Cecily Spelling, of the 10:10 climate-change group, is managing a campaign to help schools raise money for solar panels. “The kids get very heavily involved in the fundraising and it really makes them think about the environment – to the point where they have told off head teachers for not turning off the lights in their offices,” she said.

“Then they go home and tell their parents they don’t need to boil a full kettle of water for one cup of tea. It’s quite inspiring and the parents take notice,” she added.

As a crucial UN gathering in Paris to tackle climate change is planned for December, Lord Stern’s new book Why Are We Waiting? The Logic, Urgency and Promise of Tackling Climate Change also calls for businesses and cities to put much more pressure on world leaders to create “political tipping points” for action.

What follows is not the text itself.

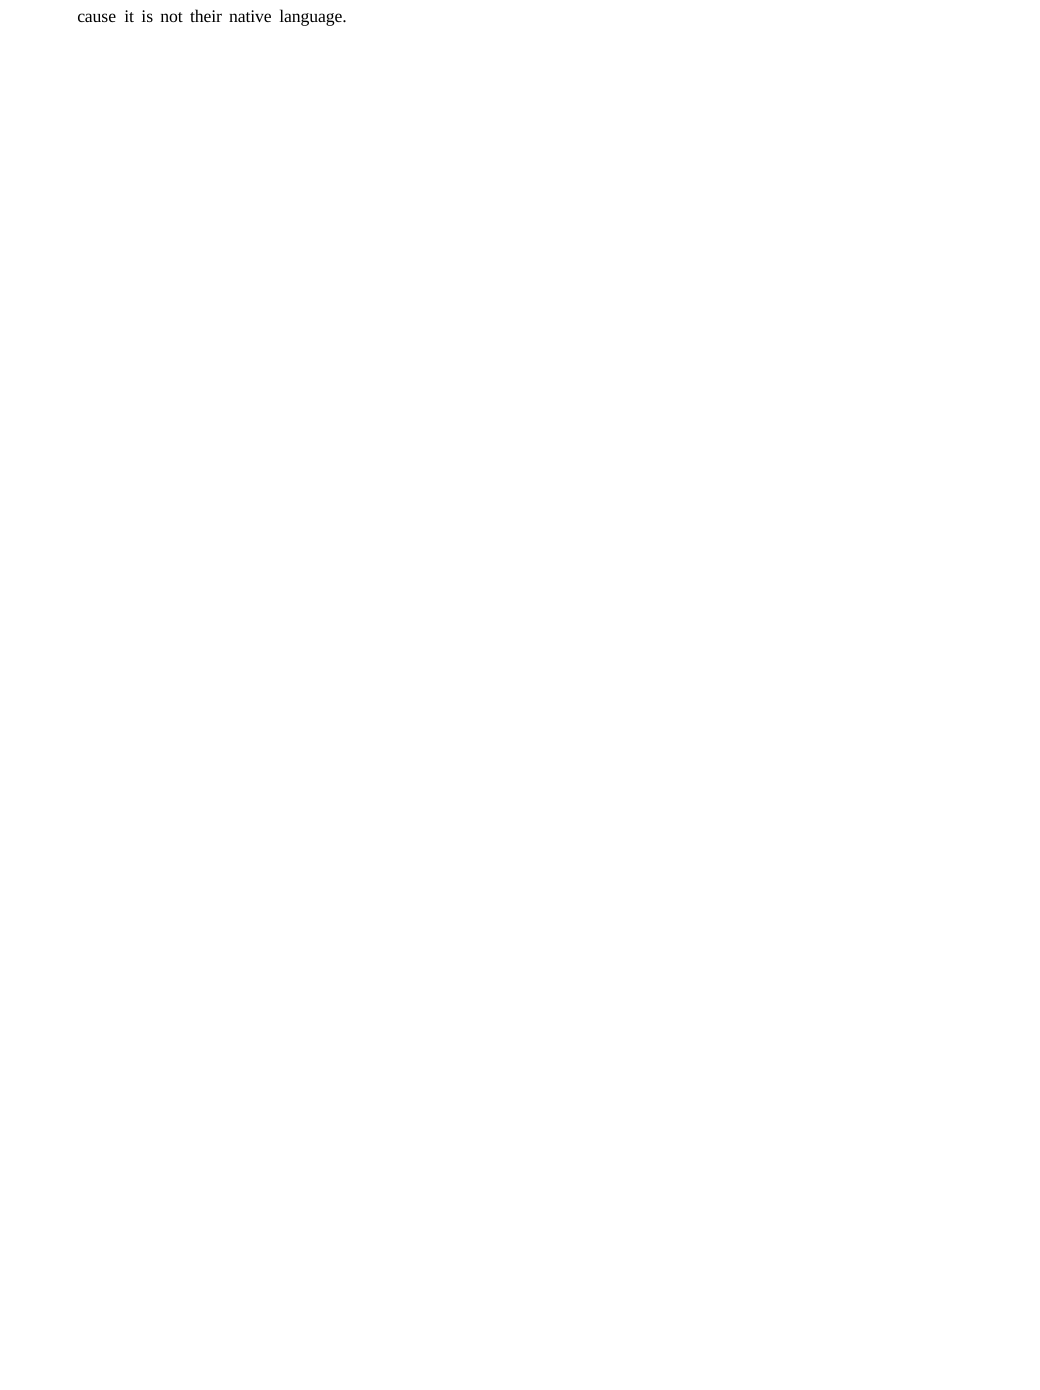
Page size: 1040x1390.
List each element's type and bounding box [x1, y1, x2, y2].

text [77, 6, 978, 26]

No nature minister: Portfolio to be shared

Conservation groups are shocked that the government has not appointed a full-time minister for the natural environment.

Lord Gardiner has been made House of Lords’ spokesman for the Department for the Environment, Food and Rural Affairs (Defra) replacing Lord de Mauley, who combined the post with being natural environment minister.

But Lord Gardiner is already juggling his new post with being deputy chief whip for the Lords. This will mean his nature portfolio will be much smaller than Lord de Mauley’s – with the remainder being shared between other Defra ministers.